Different from most Brazilian companies, Nunaat was born with a vocation for exports. "From the very start, we focussed on the foreign market," said Vasto.
Currently, the company is present in 15 different countries, and owns a laboratory in São Paulo, where it develops and produces all of the formulas for its cosmetics.
Nunaat belongs to the Brazilian group M. Cassab, which has been in the market for 75 years, and operates in many different sectors, such as animal nutrition and health, industrial chemistry, human nutrition, cosmetics and pharmaceutics, toys, domestic utensils, hotels, household appliances, real estate developers, and trading, besides owning Spicy, a chain of domestic appliance stores.

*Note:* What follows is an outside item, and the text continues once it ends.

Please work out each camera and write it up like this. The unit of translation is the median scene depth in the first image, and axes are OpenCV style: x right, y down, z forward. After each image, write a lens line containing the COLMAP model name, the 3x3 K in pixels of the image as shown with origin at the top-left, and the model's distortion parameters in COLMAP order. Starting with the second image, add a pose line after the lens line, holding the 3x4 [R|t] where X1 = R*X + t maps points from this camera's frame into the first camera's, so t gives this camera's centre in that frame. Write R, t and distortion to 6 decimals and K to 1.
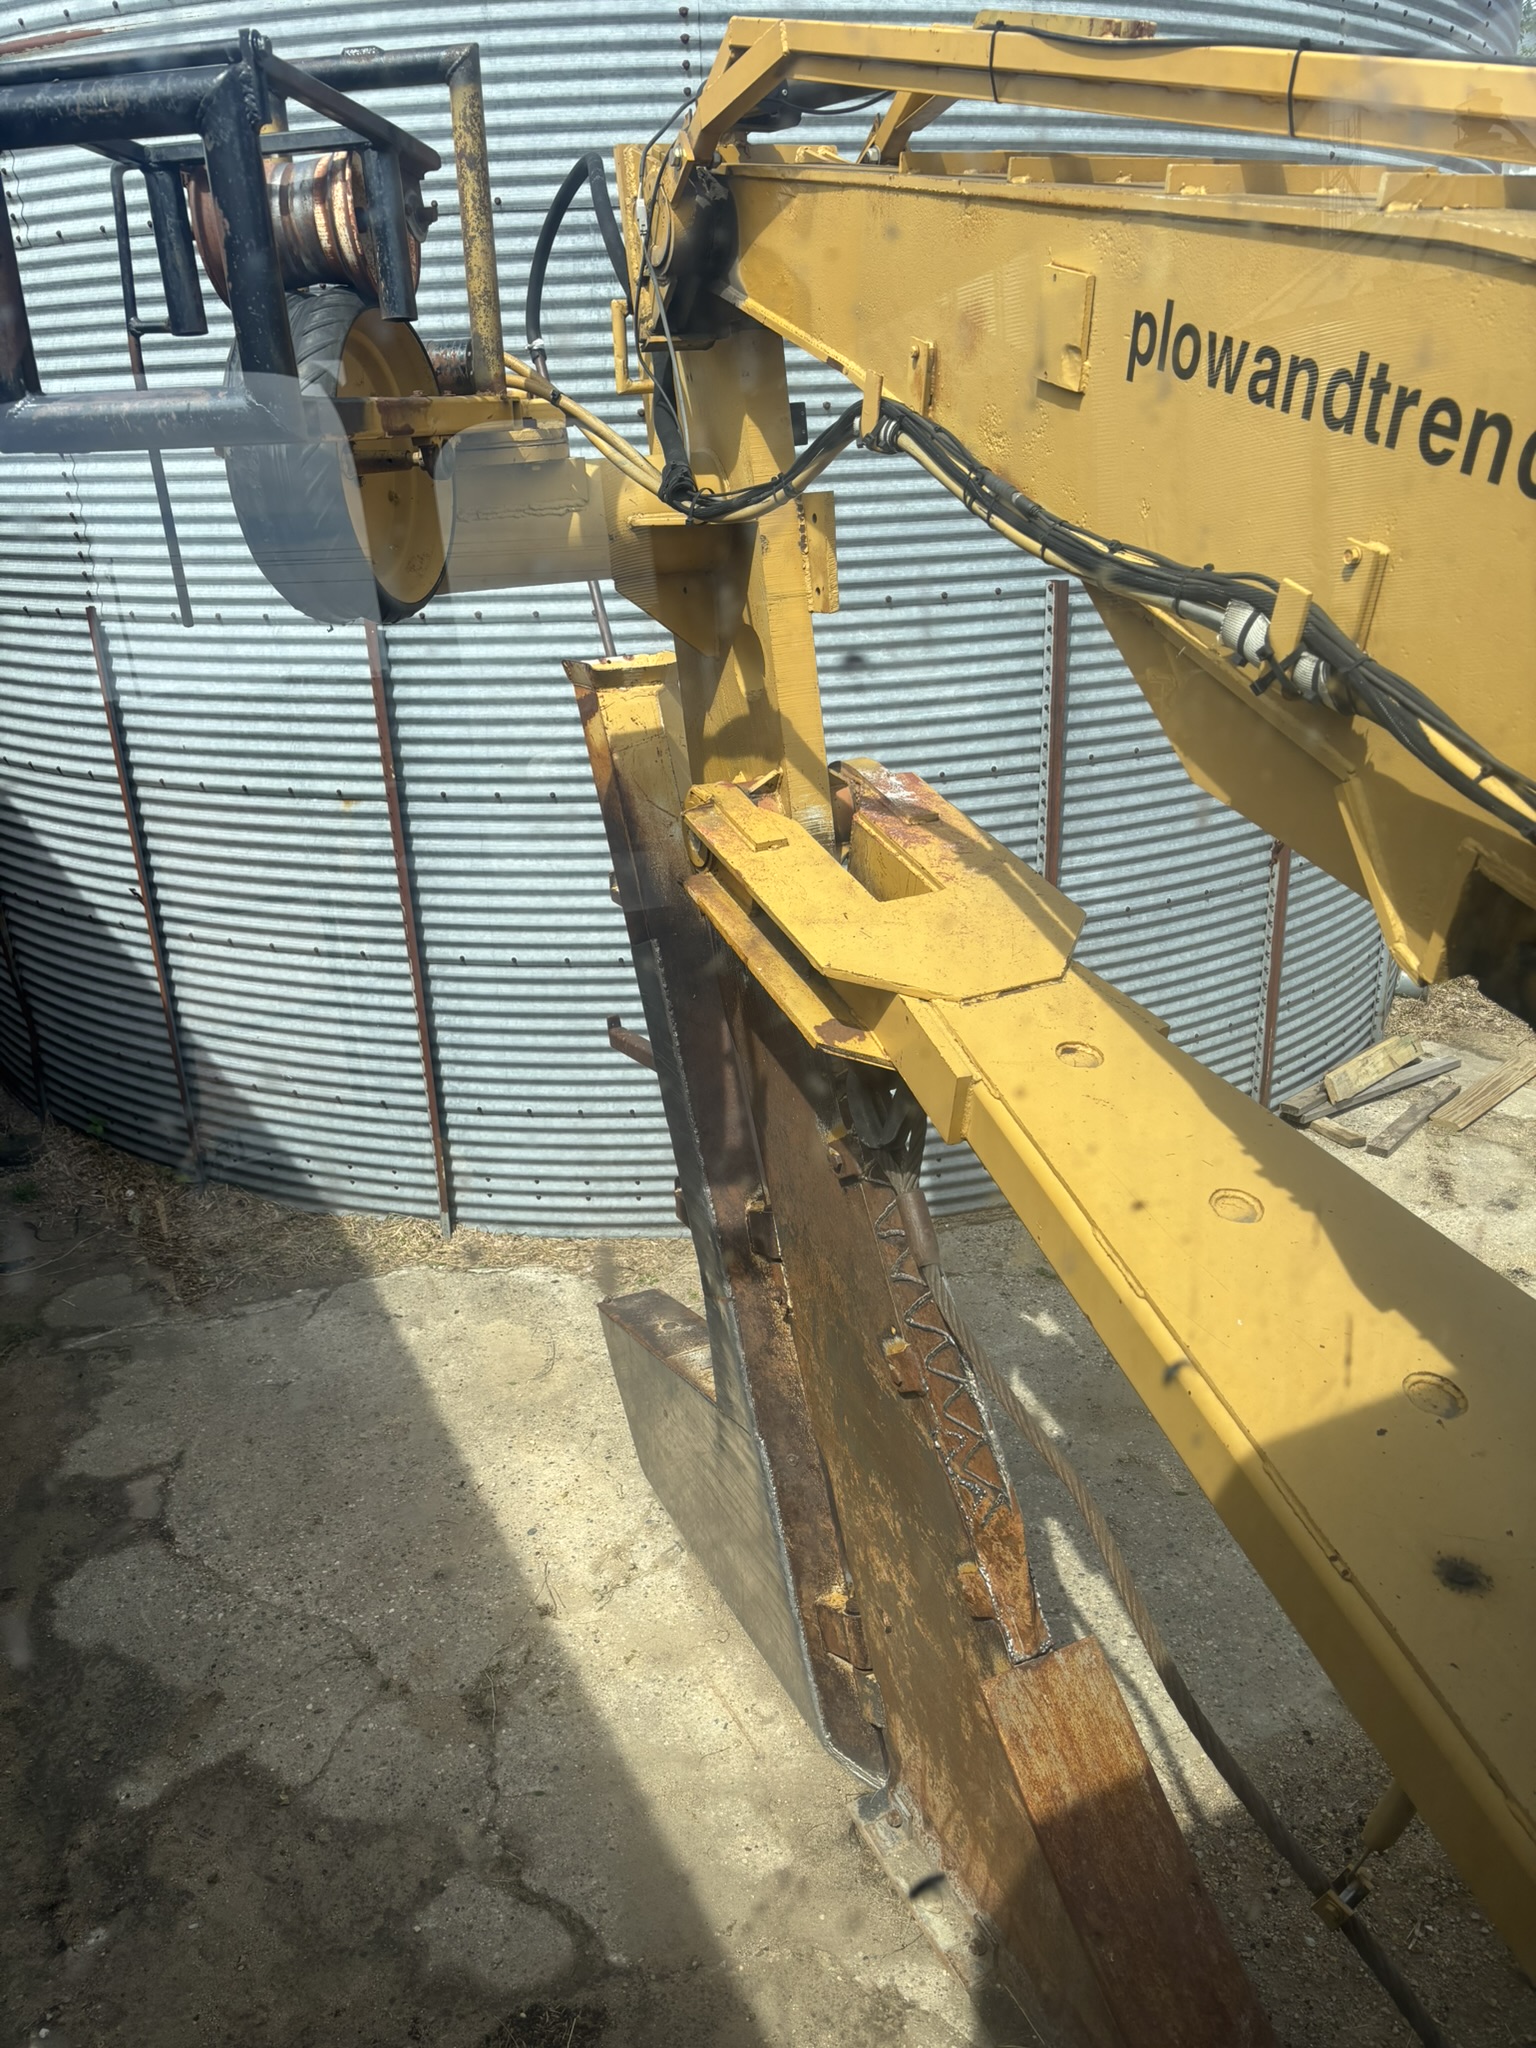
lens RADIAL K [[1567.9, 0, 769.1], [0, 1567.9, 990.7], [0, 0, 1]] dist [0.110740, -0.242109]
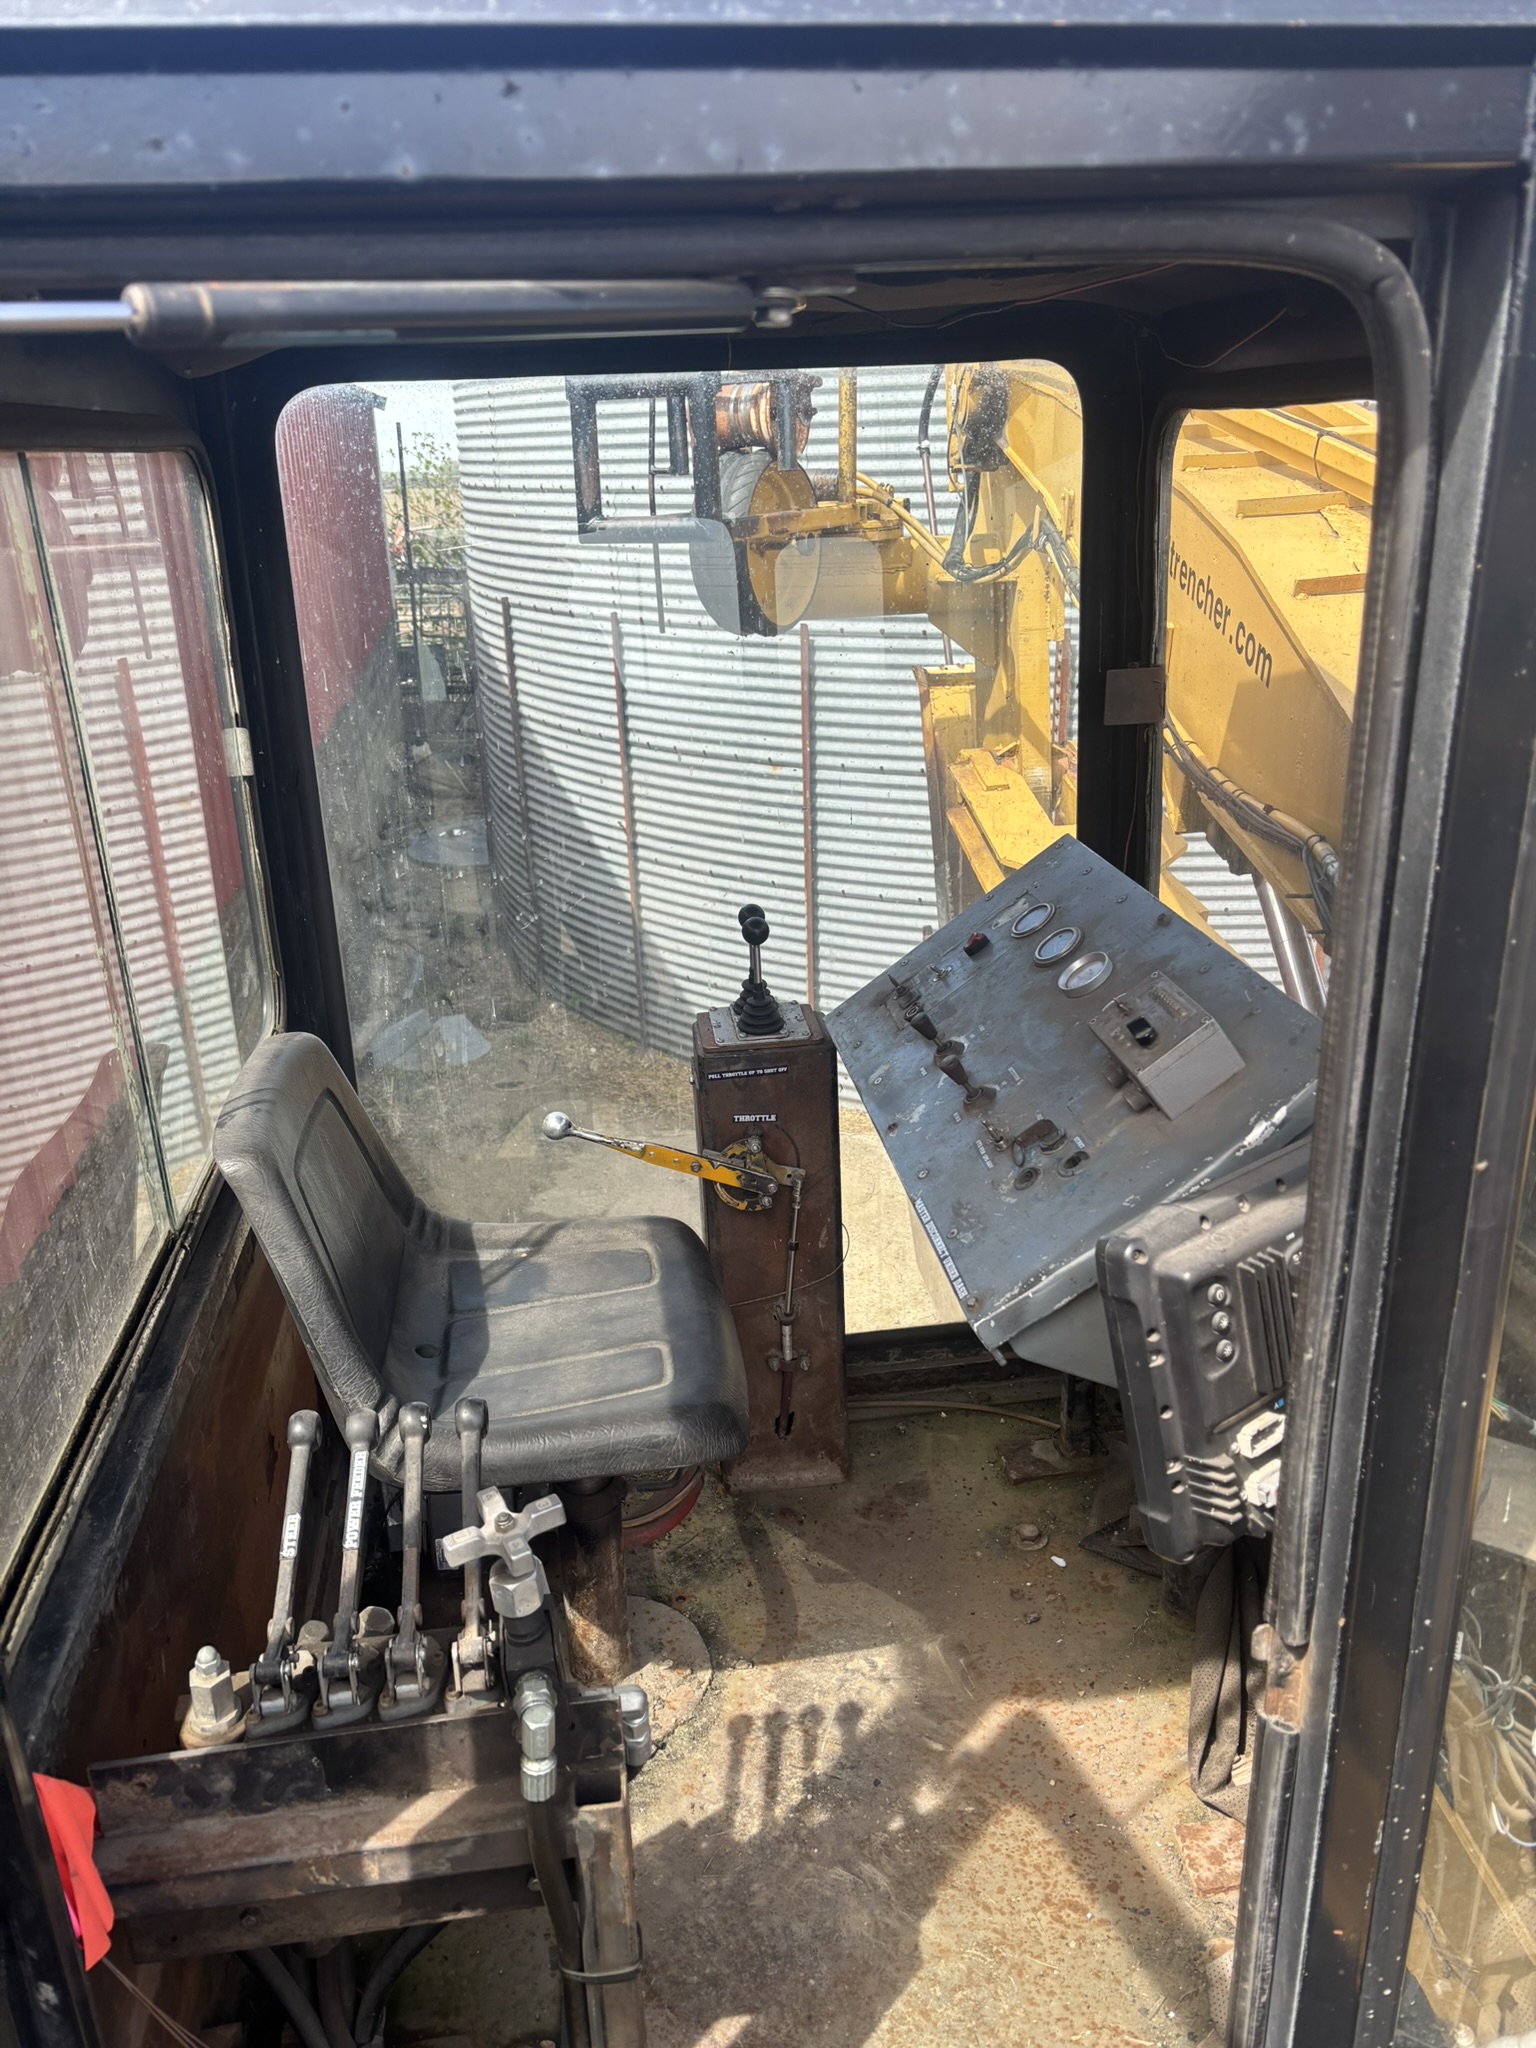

The Cassab family left Abadie, a small town near Beirut, the capital of Lebanon, and arrived in Brazil in 1910. The first activities of the family were working with machines for processing coffee, cotton, and rice. Little by little, the company grew, and in 1949 it had already incorporated a new commercial field, namely imports of pharmaceutical products.
In the 1950s, J.Cassab, as the company was called at the time, envisioned another market opportunity: the Cassab laboratory for cosmetics manufacturing and commercialization, established in partnership with the Max Factor brand in Brazil.
Currently, the M. Cassab group owns six industrial units across Brazil, and has 550 employees.